There are two varieties of these helper T-cells, the T
helper 1 cell (Th1 cells) that causes the immune reaction that eliminates
viruses, bacteria and the like, and the T helper 2 cell (Th2 cells) that causes
the immune response that eliminates parasites. It is mostly the latter that is
involved in an allergic reaction. Recently, inflammations caused by the latter
are called type 2 inflammations.
These two types of T-cells actually both specialised from immature
T-cells called Naïve T-cells so you could say that they are siblings in a way.
The Th1 cells evolved from the naïve T-cells as a result of the interaction with
the antigens expressed by the dendritic cells after having captured bacteria or
a virus. The Th2 cells on the other hand, evolve from the interaction with the
antigen produced when a dendritic cell captures a parasite.
The signalling molecules that Th1 and Th2 cells secrete are
both different. (figure ‘The difference between Th1 and Th2 cells)
In Th1 cells, signalling molecules such as interferon gamma
and IL-2 are secreted which activate killer T-cells, natural killer cells and B-cells
which produce the IgG antibody which eliminates cells infected with viruses or
bacteria.
The Th2 cells though, secrete signalling molecules such as IL-4,
IL-5 and IL-13 and activate basophils and mastocytes, causing itchiness and
sneezing and uses eosinophil, another type of white blood cell, to eliminate parasites.
A-1. Naïve T-cells, receive information from dendritic cells
that have absorbed a virus/bacteria and transform into Th1 cells.
A-2. Th1 cells activate the IgG antibody producing B-cells
and macrophages and then eliminate viruses and bacteria.
B-1. Naïve T cells receive information from dendritic cells
that have absorbed a fragment of a parasite and become Th2 cells.
B-2. Th2 cells activate basophils and mastocytes.
In this way, the activation of Th2 cells is extremely
important in the elimination of parasites but, as mentioned before, the
increase in histamines released by the mastocytes upon binding to IgE becomes a
cause of allergy.
The relationship
between the 2 types of helper T-cell and a hygienic environment
Th1 and Th2 cells govern each others functions depending on
the environment they are in within the body and maintain a certain equilibrium
(the Th1/Th2 balance).

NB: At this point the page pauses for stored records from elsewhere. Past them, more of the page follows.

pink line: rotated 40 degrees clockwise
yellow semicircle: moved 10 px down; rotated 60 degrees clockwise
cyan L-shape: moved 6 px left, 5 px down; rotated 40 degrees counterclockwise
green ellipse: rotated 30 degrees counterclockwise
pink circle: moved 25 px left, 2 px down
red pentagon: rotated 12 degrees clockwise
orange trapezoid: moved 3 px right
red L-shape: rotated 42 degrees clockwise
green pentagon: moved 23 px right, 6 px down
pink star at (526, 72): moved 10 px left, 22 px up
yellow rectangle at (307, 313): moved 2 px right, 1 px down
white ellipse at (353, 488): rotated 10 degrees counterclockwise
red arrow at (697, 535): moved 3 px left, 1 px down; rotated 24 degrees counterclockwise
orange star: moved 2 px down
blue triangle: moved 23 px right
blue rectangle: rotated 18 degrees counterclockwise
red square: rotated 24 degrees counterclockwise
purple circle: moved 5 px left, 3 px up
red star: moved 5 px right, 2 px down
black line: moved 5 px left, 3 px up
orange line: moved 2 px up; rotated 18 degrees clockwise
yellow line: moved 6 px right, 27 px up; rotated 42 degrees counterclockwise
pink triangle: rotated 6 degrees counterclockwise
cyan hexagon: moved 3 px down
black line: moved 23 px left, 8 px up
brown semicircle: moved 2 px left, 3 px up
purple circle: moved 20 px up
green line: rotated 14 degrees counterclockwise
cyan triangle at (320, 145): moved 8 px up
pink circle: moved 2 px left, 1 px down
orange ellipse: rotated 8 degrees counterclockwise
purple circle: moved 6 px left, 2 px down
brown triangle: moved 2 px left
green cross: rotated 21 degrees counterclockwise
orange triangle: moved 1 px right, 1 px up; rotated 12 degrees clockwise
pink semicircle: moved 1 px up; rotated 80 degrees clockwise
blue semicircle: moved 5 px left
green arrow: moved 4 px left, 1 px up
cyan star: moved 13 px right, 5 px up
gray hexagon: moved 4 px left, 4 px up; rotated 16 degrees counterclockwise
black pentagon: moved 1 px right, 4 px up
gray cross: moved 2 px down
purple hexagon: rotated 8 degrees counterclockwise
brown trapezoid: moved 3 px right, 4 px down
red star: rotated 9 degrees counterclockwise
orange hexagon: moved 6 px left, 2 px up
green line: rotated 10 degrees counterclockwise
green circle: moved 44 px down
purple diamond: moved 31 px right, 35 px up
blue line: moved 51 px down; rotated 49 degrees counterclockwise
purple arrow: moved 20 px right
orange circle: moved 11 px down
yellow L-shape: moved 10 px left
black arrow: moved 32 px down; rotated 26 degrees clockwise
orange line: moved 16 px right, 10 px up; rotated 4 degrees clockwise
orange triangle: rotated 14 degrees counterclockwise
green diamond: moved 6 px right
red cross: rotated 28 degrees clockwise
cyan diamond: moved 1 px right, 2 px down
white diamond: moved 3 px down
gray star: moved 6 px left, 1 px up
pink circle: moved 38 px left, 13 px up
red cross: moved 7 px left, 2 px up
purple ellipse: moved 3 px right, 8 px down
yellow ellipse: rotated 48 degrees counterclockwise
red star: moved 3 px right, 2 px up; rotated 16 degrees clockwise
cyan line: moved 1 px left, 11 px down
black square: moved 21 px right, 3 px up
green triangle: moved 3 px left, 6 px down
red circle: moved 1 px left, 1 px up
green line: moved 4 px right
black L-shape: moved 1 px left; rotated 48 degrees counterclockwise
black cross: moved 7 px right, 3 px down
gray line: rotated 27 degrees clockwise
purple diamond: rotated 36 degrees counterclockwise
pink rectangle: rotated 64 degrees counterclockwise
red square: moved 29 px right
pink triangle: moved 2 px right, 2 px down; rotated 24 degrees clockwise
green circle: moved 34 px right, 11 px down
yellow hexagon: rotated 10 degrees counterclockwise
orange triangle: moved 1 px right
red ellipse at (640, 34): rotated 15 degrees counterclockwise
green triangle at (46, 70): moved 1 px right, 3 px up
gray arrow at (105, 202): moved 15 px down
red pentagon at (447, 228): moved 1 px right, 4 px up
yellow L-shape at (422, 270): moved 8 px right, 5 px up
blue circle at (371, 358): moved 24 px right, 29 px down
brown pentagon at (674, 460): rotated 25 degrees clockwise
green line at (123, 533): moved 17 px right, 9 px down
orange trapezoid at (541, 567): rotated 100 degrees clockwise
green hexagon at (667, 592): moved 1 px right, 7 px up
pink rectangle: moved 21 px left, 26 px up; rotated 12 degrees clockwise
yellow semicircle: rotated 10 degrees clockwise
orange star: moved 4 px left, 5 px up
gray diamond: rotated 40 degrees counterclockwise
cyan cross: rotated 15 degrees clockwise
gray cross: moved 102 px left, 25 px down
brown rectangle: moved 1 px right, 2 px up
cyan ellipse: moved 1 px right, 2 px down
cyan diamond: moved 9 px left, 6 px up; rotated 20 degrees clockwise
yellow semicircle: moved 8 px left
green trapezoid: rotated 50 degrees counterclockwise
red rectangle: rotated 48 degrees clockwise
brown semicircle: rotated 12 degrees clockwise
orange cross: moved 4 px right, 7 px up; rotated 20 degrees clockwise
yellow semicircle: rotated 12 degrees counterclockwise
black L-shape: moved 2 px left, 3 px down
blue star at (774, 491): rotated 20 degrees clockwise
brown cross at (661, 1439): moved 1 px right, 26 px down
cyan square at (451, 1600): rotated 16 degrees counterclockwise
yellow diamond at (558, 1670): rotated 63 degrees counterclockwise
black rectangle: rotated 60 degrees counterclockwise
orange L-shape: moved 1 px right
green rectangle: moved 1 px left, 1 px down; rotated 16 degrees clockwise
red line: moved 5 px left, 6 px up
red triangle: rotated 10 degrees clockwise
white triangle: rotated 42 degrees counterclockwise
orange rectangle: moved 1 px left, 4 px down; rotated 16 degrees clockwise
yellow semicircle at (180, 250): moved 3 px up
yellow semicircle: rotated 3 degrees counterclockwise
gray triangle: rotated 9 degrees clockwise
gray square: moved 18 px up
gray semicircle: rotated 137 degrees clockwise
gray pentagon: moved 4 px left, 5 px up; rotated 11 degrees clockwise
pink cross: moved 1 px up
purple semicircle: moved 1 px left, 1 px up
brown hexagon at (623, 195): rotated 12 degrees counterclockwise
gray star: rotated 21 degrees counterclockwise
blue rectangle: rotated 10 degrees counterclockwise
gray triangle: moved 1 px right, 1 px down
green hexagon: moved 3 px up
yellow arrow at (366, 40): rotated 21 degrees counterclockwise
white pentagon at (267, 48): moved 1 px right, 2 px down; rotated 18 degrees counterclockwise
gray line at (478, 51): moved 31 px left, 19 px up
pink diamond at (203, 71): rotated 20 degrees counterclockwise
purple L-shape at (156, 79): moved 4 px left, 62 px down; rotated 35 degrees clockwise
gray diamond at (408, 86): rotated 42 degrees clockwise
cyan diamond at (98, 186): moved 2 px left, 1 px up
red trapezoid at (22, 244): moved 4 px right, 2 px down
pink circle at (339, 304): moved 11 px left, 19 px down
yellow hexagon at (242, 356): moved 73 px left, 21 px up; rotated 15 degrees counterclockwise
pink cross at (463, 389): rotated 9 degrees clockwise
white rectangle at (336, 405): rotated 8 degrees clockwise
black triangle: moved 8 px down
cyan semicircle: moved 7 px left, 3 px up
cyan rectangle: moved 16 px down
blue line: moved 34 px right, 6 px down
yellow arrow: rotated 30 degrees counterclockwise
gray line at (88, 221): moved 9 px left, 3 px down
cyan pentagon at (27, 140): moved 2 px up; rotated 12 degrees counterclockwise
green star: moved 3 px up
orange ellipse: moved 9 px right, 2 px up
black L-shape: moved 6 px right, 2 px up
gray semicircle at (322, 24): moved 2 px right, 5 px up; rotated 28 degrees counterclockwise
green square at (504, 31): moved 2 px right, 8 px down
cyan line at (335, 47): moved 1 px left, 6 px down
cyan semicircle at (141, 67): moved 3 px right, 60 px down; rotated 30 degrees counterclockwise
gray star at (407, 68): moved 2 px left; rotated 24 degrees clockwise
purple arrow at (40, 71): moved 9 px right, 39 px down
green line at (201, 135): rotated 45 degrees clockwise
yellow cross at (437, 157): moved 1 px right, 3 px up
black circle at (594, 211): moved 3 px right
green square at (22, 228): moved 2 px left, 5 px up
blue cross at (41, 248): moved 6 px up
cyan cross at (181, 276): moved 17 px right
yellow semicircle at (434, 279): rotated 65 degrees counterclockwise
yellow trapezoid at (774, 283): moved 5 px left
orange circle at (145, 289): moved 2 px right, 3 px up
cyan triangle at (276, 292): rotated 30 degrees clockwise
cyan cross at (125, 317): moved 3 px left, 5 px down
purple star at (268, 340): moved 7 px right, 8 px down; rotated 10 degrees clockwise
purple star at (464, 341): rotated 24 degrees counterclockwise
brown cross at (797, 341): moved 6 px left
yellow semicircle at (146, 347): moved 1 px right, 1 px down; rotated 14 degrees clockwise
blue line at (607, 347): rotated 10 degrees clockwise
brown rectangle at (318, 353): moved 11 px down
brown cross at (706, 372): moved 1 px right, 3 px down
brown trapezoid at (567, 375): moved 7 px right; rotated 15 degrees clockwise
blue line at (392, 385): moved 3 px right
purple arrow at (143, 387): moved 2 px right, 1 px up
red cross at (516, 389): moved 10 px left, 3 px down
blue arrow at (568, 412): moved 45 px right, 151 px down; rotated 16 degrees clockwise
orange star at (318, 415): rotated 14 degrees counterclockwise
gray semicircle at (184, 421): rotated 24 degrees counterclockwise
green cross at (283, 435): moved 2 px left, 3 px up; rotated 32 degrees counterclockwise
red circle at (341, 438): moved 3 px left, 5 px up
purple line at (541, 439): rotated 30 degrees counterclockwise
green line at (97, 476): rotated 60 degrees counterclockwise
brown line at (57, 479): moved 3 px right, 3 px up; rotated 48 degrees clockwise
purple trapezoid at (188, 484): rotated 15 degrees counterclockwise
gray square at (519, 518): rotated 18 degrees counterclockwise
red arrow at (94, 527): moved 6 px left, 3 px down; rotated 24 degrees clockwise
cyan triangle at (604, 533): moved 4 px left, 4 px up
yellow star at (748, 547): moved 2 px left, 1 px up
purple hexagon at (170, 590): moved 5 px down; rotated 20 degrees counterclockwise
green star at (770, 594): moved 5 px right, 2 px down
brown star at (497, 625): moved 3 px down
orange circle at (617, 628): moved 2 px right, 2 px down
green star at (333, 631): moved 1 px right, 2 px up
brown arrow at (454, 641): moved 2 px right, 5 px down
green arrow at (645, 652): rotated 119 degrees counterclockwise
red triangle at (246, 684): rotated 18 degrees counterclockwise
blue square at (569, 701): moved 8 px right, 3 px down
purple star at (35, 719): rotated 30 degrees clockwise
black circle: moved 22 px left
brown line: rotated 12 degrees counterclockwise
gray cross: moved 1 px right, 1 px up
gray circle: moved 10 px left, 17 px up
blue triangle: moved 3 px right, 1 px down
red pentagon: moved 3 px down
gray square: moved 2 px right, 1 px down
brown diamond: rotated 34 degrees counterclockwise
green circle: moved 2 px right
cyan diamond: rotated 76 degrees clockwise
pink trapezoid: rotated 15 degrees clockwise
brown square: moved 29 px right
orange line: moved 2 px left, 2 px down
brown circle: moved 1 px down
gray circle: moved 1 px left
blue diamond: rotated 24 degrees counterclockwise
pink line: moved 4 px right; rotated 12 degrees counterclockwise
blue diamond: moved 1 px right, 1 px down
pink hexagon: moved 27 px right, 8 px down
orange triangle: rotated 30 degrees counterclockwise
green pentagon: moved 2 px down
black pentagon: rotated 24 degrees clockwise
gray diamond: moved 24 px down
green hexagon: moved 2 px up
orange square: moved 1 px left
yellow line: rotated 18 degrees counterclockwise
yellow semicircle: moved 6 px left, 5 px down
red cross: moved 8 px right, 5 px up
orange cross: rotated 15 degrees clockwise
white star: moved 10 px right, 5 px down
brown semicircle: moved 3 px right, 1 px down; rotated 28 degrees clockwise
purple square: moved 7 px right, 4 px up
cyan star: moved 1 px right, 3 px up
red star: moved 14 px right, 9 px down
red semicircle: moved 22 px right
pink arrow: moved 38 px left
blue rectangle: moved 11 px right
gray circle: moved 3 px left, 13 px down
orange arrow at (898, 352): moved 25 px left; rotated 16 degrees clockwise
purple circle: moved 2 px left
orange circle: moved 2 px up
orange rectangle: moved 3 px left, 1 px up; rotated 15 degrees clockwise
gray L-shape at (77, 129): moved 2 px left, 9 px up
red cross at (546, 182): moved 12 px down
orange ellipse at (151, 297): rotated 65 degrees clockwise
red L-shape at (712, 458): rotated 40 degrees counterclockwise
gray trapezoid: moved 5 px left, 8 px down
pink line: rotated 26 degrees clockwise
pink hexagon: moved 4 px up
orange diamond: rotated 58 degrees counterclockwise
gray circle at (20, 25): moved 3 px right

If this equilibrium tips in either direction, certain
diseases could occur. It is thought that in those with allergies, the Th2 cells
have become superior and so allergic reactions occur.
This theory is actually based upon the hygiene theory in
that, due to one’s environment become too hygienic or sterile, the Th1/Th2
balance becomes upset and Th2 cells become superior.
It is generally said that if one’s environment is too
sterile, it is easier for T-lymphocytes to specialise into Th2 cells and to
cause allergic reactions, whereas, in an environment where pathogens such as
bacteria are common, those T-lymphocytes specialise into Th1 cells, resulting in fewer allergies.